Art Materials (Pigments)

Hello Reader,

In continuation, I received my Earth Pigments order rather quickly (I live just one state away) - I can honestly say I have no complaints. Also, you may have noticed it has been longer than usual since the last post, but I didn't want to bore you with useless info. I thought, better yet, I should use what I ordered and then write.

More than often common sense should tell us that adding a pigment to a medium is going to change its richness and darken that pigment; various mediums will offer differing results. Encaustic is no different and is reminiscent of how much rain changes the depth of colors in the southwestern landscape. I am only mentioning this as a friendly reminder when ordering pigments that unless the seller/distributer relays some kind of visual information on how much their pigments will change when combined with a medium, you must make the educated guess to what it might look like. A few tips on pigments are listed below.

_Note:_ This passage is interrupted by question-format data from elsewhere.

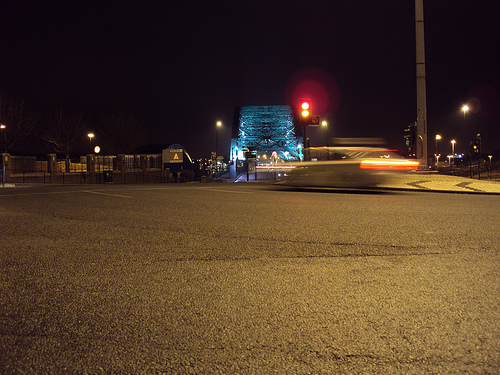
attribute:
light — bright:
[289, 88, 321, 135]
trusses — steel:
[228, 93, 310, 168]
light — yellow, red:
[302, 96, 324, 133]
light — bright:
[315, 117, 329, 131]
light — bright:
[298, 93, 319, 129]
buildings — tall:
[196, 151, 226, 180]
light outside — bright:
[209, 118, 238, 135]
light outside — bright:
[70, 122, 100, 146]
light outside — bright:
[436, 99, 475, 132]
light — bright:
[301, 101, 308, 108]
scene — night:
[29, 22, 489, 346]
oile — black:
[300, 117, 307, 158]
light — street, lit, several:
[457, 99, 472, 119]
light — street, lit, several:
[448, 133, 460, 150]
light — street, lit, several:
[434, 127, 443, 146]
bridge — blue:
[227, 98, 331, 186]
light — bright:
[300, 98, 310, 118]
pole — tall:
[401, 1, 443, 173]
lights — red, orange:
[287, 96, 324, 124]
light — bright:
[300, 97, 310, 114]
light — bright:
[298, 106, 318, 125]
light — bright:
[457, 99, 474, 118]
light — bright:
[315, 116, 333, 133]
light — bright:
[213, 117, 229, 132]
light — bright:
[83, 122, 103, 142]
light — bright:
[297, 92, 312, 114]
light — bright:
[295, 106, 313, 117]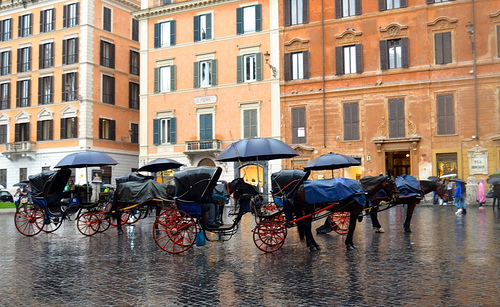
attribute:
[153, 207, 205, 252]
wheels — red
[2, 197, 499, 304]
street — wet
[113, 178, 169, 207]
raincoat — black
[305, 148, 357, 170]
umbrella — black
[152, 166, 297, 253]
carriage — horse drawn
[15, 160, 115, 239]
carriage — horse drawn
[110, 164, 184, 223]
carriage — horse drawn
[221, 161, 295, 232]
carriage — horse drawn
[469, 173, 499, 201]
raincoat — pink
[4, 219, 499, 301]
road — rainy, wet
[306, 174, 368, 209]
jacket — blue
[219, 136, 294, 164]
umbrella — big, black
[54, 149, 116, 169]
umbrella — big, black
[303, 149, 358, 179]
umbrella — big, black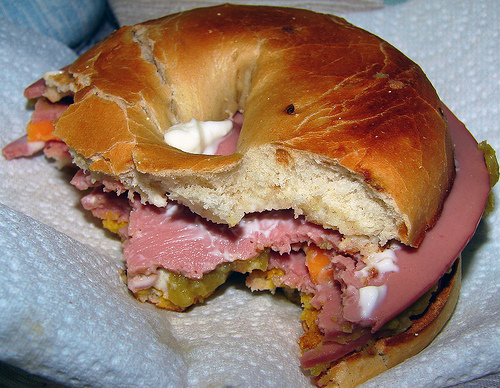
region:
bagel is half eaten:
[0, 1, 495, 377]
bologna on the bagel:
[70, 78, 499, 317]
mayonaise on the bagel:
[131, 82, 444, 326]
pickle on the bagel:
[140, 240, 240, 297]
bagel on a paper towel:
[0, 0, 497, 359]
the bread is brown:
[38, 6, 499, 291]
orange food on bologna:
[282, 223, 357, 295]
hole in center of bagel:
[124, 72, 256, 174]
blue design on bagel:
[0, 1, 101, 45]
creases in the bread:
[295, 43, 407, 158]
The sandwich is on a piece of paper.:
[1, 0, 498, 386]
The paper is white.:
[1, 0, 498, 387]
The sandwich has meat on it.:
[2, 58, 490, 368]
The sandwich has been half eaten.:
[2, 0, 499, 387]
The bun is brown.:
[48, 0, 453, 253]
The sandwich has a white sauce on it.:
[160, 113, 234, 163]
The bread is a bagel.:
[46, 5, 459, 387]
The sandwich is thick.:
[27, 3, 462, 386]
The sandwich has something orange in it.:
[304, 245, 338, 285]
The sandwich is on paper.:
[1, 1, 498, 386]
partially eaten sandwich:
[1, 11, 480, 385]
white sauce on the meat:
[354, 281, 384, 322]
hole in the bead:
[152, 93, 253, 165]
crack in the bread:
[132, 24, 173, 84]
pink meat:
[117, 206, 272, 281]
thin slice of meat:
[365, 104, 492, 334]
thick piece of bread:
[52, 9, 479, 256]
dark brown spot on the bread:
[337, 68, 432, 167]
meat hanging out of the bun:
[415, 104, 499, 296]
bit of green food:
[472, 136, 499, 183]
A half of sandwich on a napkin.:
[63, 23, 468, 237]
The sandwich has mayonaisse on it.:
[171, 108, 224, 153]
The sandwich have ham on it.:
[128, 200, 298, 260]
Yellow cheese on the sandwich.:
[301, 247, 339, 291]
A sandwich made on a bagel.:
[56, 43, 464, 214]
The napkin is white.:
[48, 275, 382, 385]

*Remember that the medium will change the richness/darkness of the pigment; think about how things look wet.
*Measure by weight not volume when possible, pigment can settle or become compact among other things and it is difficult to correctly measure by volume; weighing will give you exactly what you need to be successful.
*Ventilate and wear a dust mask or respirator when working with pigments; many pigment are inert (basically like dirt), but others like cobalts and cadmiums can make you sick when improperly handled.